SOURCE DATA »
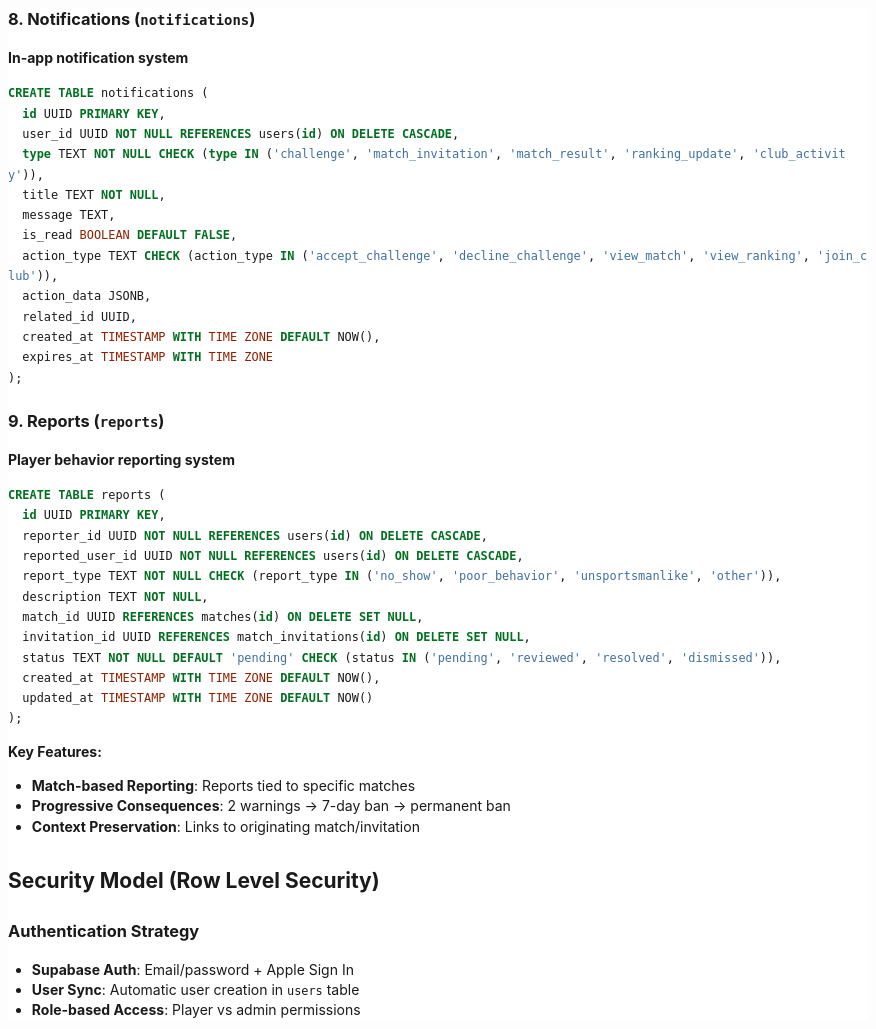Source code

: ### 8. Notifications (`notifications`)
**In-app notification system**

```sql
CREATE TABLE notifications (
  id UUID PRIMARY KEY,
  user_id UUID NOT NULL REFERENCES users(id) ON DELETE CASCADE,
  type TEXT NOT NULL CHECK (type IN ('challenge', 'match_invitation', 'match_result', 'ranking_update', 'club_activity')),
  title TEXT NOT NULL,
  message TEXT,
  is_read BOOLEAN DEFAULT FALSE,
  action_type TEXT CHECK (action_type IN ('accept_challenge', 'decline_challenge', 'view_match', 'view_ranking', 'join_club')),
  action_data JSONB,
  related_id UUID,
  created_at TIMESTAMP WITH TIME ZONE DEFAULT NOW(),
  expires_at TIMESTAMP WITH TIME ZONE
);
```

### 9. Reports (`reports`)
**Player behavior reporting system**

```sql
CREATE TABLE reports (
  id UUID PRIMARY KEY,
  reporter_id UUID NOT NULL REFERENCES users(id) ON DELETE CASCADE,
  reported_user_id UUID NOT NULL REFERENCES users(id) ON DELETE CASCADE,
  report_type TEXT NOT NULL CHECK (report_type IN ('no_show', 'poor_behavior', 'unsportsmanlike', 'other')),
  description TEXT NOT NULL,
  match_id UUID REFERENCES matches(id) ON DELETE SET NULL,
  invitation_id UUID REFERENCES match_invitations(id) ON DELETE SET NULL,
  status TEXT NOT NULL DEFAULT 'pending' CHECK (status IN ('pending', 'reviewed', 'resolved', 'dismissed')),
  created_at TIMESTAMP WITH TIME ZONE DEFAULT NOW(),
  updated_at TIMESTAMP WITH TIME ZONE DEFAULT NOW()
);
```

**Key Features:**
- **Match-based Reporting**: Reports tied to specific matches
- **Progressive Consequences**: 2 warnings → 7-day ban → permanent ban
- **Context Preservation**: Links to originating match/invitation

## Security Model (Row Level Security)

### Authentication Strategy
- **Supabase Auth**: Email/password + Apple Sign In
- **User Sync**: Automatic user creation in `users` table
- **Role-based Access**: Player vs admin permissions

PROBLEM DESCRIPTION » Would you repeat the material exactly, keeping out any pictures?

WRITTEN REPLY »
Source code

: ### 8. Notifications (`notifications`)
**In-app notification system**

```sql
CREATE TABLE notifications (
  id UUID PRIMARY KEY,
  user_id UUID NOT NULL REFERENCES users(id) ON DELETE CASCADE,
  type TEXT NOT NULL CHECK (type IN ('challenge', 'match_invitation', 'match_result', 'ranking_update', 'club_activity')),
  title TEXT NOT NULL,
  message TEXT,
  is_read BOOLEAN DEFAULT FALSE,
  action_type TEXT CHECK (action_type IN ('accept_challenge', 'decline_challenge', 'view_match', 'view_ranking', 'join_club')),
  action_data JSONB,
  related_id UUID,
  created_at TIMESTAMP WITH TIME ZONE DEFAULT NOW(),
  expires_at TIMESTAMP WITH TIME ZONE
);
```

### 9. Reports (`reports`)
**Player behavior reporting system**

```sql
CREATE TABLE reports (
  id UUID PRIMARY KEY,
  reporter_id UUID NOT NULL REFERENCES users(id) ON DELETE CASCADE,
  reported_user_id UUID NOT NULL REFERENCES users(id) ON DELETE CASCADE,
  report_type TEXT NOT NULL CHECK (report_type IN ('no_show', 'poor_behavior', 'unsportsmanlike', 'other')),
  description TEXT NOT NULL,
  match_id UUID REFERENCES matches(id) ON DELETE SET NULL,
  invitation_id UUID REFERENCES match_invitations(id) ON DELETE SET NULL,
  status TEXT NOT NULL DEFAULT 'pending' CHECK (status IN ('pending', 'reviewed', 'resolved', 'dismissed')),
  created_at TIMESTAMP WITH TIME ZONE DEFAULT NOW(),
  updated_at TIMESTAMP WITH TIME ZONE DEFAULT NOW()
);
```

**Key Features:**
- **Match-based Reporting**: Reports tied to specific matches
- **Progressive Consequences**: 2 warnings → 7-day ban → permanent ban
- **Context Preservation**: Links to originating match/invitation

## Security Model (Row Level Security)

### Authentication Strategy
- **Supabase Auth**: Email/password + Apple Sign In
- **User Sync**: Automatic user creation in `users` table
- **Role-based Access**: Player vs admin permissions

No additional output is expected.